Data listing -

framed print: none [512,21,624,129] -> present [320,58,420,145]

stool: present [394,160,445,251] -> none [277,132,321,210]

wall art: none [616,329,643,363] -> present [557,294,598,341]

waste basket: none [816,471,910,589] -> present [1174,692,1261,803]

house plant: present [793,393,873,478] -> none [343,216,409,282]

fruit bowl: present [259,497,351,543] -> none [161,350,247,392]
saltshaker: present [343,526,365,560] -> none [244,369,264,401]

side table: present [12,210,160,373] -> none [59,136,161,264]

Assigned task -
From the first line of the listing above to the line with "saltshaker: present [343,526,365,560]", please transcribe each line exactly, both ends included, and nothing beyond that.

Response area -
framed print: none [512,21,624,129] -> present [320,58,420,145]

stool: present [394,160,445,251] -> none [277,132,321,210]

wall art: none [616,329,643,363] -> present [557,294,598,341]

waste basket: none [816,471,910,589] -> present [1174,692,1261,803]

house plant: present [793,393,873,478] -> none [343,216,409,282]

fruit bowl: present [259,497,351,543] -> none [161,350,247,392]
saltshaker: present [343,526,365,560] -> none [244,369,264,401]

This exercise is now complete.